§ **The records**:
───

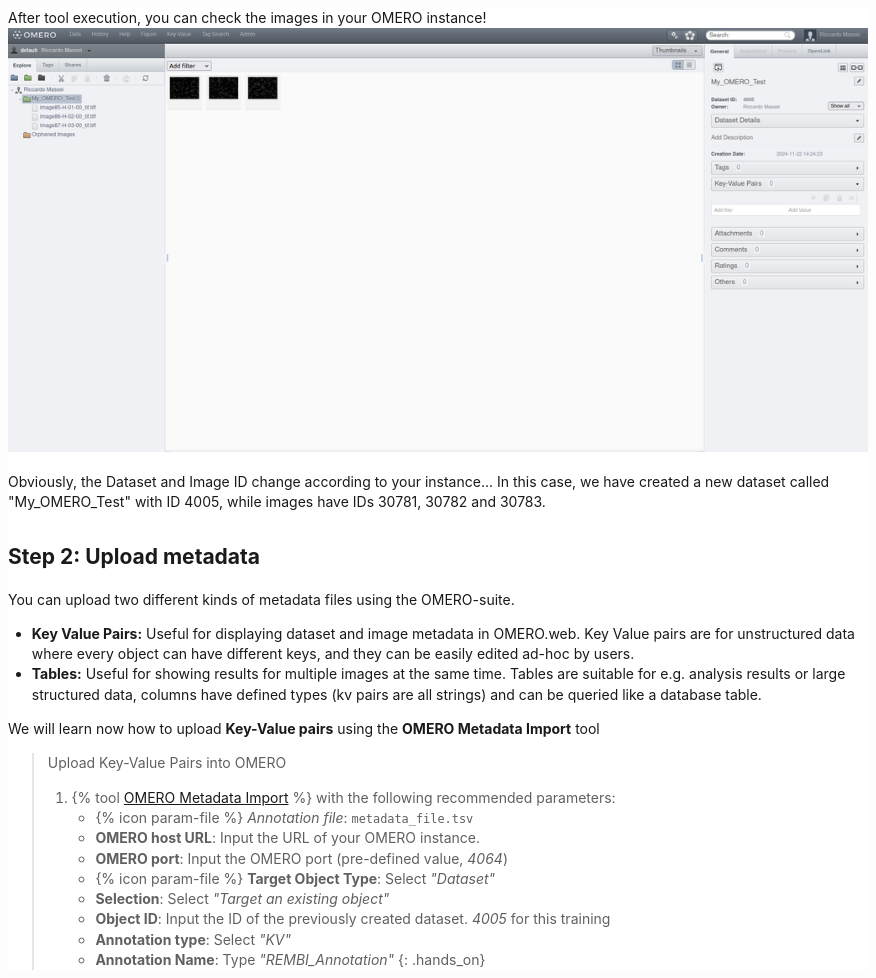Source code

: After tool execution, you can check the images in your OMERO instance!
![img.png](../../images/omero-suite/omero_import.png)

Obviously, the Dataset and Image ID change according to your instance... In this case, we have created a new
dataset called "My_OMERO_Test" with ID 4005, while images have IDs 30781, 30782 and 30783.

## Step 2: Upload metadata

You can upload two different kinds of metadata files using the OMERO-suite.

- **Key Value Pairs:** Useful for displaying dataset and image metadata in OMERO.web. 
Key Value pairs are for unstructured data where every object can have different keys, and they can be easily edited ad-hoc by users.
- **Tables:** Useful for showing results for multiple images at the same time. Tables are suitable for e.g. analysis results or large structured data, columns have defined types (kv pairs are all strings) and can be queried like a database table.

We will learn now how to upload **Key-Value pairs** using the **OMERO Metadata Import** tool

> <hands-on-title>Upload Key-Value Pairs into OMERO</hands-on-title>
>
> 1. {% tool [OMERO Metadata Import](toolshed.g2.bx.psu.edu/repos/ufz/omero_metadata_import/omero_metadata_import/5.18.0+galaxy3) %} with the following recommended parameters:
>    - {% icon param-file %} *Annotation file*: `metadata_file.tsv`
>    - **OMERO host URL**: Input the URL of your OMERO instance.
>    - **OMERO port**: Input the OMERO port (pre-defined value, *4064*)
>    - {% icon param-file %} **Target Object Type**: Select *"Dataset"*
>    - **Selection**: Select *"Target an existing object"*
>    - **Object ID**: Input the ID of the previously created dataset. *4005* for this training
>    - **Annotation type**: Select *"KV"*
>    - **Annotation Name**: Type *"REMBI_Annotation"*
{: .hands_on}
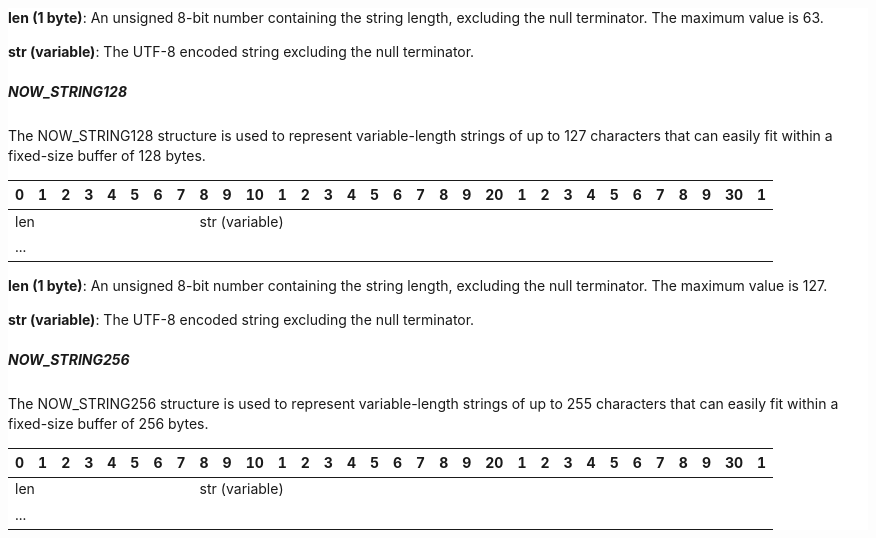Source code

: **len (1 byte)**: An unsigned 8-bit number containing the string length, excluding the null terminator. The maximum value is 63.

**str (variable)**: The UTF-8 encoded string excluding the null terminator.

##### NOW_STRING128

The NOW_STRING128 structure is used to represent variable-length strings of up to 127 characters that can easily fit within a fixed-size buffer of 128 bytes.

<table class="byte-layout">
    <thead>
        <tr>
            <th>0</th><th>1</th><th>2</th><th>3</th><th>4</th><th>5</th><th>6</th><th>7</th>
            <th>8</th><th>9</th><th>10</th><th>1</th><th>2</th><th>3</th><th>4</th><th>5</th>
            <th>6</th><th>7</th><th>8</th><th>9</th><th>20</th><th>1</th><th>2</th><th>3</th>
            <th>4</th><th>5</th><th>6</th><th>7</th><th>8</th><th>9</th><th>30</th><th>1</th>
        </tr>
    </thead>
    <tbody>
        <tr>
            <td colspan="8">len</td>
            <td colspan="24">str (variable)</td>
        </tr>
        <tr>
            <td colspan="32">...</td>
        </tr>
    </tbody>
</table>

**len (1 byte)**: An unsigned 8-bit number containing the string length, excluding the null terminator. The maximum value is 127.

**str (variable)**: The UTF-8 encoded string excluding the null terminator.

##### NOW_STRING256

The NOW_STRING256 structure is used to represent variable-length strings of up to 255 characters that can easily fit within a fixed-size buffer of 256 bytes.

<table class="byte-layout">
    <thead>
        <tr>
            <th>0</th><th>1</th><th>2</th><th>3</th><th>4</th><th>5</th><th>6</th><th>7</th>
            <th>8</th><th>9</th><th>10</th><th>1</th><th>2</th><th>3</th><th>4</th><th>5</th>
            <th>6</th><th>7</th><th>8</th><th>9</th><th>20</th><th>1</th><th>2</th><th>3</th>
            <th>4</th><th>5</th><th>6</th><th>7</th><th>8</th><th>9</th><th>30</th><th>1</th>
        </tr>
    </thead>
    <tbody>
        <tr>
            <td colspan="8">len</td>
            <td colspan="24">str (variable)</td>
        </tr>
        <tr>
            <td colspan="32">...</td>
        </tr>
    </tbody>
</table>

───

§ **Exercise description**:
In the entries above, find every line with the word "tool" and list it.

§ **Solution**:
: After tool execution, you can check the images in your OMERO instance!
We will learn now how to upload **Key-Value pairs** using the **OMERO Metadata Import** tool
> 1. {% tool [OMERO Metadata Import](toolshed.g2.bx.psu.edu/repos/ufz/omero_metadata_import/omero_metadata_import/5.18.0+galaxy3) %} with the following recommended parameters:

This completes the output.